### Exercise data
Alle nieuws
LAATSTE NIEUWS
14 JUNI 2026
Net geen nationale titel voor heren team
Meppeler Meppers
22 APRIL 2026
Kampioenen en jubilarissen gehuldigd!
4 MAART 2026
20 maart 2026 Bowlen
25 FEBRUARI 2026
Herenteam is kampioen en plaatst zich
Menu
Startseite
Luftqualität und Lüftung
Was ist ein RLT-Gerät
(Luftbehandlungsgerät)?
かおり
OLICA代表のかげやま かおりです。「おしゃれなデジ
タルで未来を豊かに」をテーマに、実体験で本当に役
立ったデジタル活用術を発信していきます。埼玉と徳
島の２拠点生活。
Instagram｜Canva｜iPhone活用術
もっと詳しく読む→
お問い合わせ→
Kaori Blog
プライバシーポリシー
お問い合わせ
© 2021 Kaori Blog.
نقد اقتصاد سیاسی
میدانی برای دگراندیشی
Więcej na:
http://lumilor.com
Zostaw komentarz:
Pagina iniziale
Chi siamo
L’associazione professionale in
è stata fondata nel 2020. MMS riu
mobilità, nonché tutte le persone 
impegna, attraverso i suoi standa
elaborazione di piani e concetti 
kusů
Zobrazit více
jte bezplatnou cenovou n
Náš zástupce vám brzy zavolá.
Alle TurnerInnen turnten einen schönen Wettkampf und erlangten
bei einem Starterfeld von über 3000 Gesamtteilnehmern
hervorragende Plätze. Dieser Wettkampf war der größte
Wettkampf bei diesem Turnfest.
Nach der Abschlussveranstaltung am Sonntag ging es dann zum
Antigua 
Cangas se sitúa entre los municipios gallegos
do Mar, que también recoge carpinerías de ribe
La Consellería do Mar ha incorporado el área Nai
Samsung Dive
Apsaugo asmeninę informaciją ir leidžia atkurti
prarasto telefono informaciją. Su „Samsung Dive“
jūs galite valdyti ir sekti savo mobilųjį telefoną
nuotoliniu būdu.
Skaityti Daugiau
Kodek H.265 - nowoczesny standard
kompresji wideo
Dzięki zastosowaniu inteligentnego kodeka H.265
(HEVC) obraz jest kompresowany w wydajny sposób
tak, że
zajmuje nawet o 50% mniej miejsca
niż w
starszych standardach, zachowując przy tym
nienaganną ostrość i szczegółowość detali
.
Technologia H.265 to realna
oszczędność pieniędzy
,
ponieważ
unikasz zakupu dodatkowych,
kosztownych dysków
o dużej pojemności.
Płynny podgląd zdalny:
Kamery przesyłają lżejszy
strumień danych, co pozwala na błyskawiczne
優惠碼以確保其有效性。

### What you are asked to do
Reproduce the text of every item above, line for line, with no changes.

### Written solution
Alle nieuws
LAATSTE NIEUWS
14 JUNI 2026
Net geen nationale titel voor heren team
Meppeler Meppers
22 APRIL 2026
Kampioenen en jubilarissen gehuldigd!
4 MAART 2026
20 maart 2026 Bowlen
25 FEBRUARI 2026
Herenteam is kampioen en plaatst zich
Menu
Startseite
Luftqualität und Lüftung
Was ist ein RLT-Gerät
(Luftbehandlungsgerät)?
かおり
OLICA代表のかげやま かおりです。「おしゃれなデジ
タルで未来を豊かに」をテーマに、実体験で本当に役
立ったデジタル活用術を発信していきます。埼玉と徳
島の２拠点生活。
Instagram｜Canva｜iPhone活用術
もっと詳しく読む→
お問い合わせ→
Kaori Blog
プライバシーポリシー
お問い合わせ
© 2021 Kaori Blog.
نقد اقتصاد سیاسی
میدانی برای دگراندیشی
Więcej na:
http://lumilor.com
Zostaw komentarz:
Pagina iniziale
Chi siamo
L’associazione professionale in
è stata fondata nel 2020. MMS riu
mobilità, nonché tutte le persone 
impegna, attraverso i suoi standa
elaborazione di piani e concetti 
kusů
Zobrazit více
jte bezplatnou cenovou n
Náš zástupce vám brzy zavolá.
Alle TurnerInnen turnten einen schönen Wettkampf und erlangten
bei einem Starterfeld von über 3000 Gesamtteilnehmern
hervorragende Plätze. Dieser Wettkampf war der größte
Wettkampf bei diesem Turnfest.
Nach der Abschlussveranstaltung am Sonntag ging es dann zum
Antigua 
Cangas se sitúa entre los municipios gallegos
do Mar, que también recoge carpinerías de ribe
La Consellería do Mar ha incorporado el área Nai
Samsung Dive
Apsaugo asmeninę informaciją ir leidžia atkurti
prarasto telefono informaciją. Su „Samsung Dive“
jūs galite valdyti ir sekti savo mobilųjį telefoną
nuotoliniu būdu.
Skaityti Daugiau
Kodek H.265 - nowoczesny standard
kompresji wideo
Dzięki zastosowaniu inteligentnego kodeka H.265
(HEVC) obraz jest kompresowany w wydajny sposób
tak, że
zajmuje nawet o 50% mniej miejsca
niż w
starszych standardach, zachowując przy tym
nienaganną ostrość i szczegółowość detali
.
Technologia H.265 to realna
oszczędność pieniędzy
,
ponieważ
unikasz zakupu dodatkowych,
kosztownych dysków
o dużej pojemności.
Płynny podgląd zdalny:
Kamery przesyłają lżejszy
strumień danych, co pozwala na błyskawiczne
優惠碼以確保其有效性。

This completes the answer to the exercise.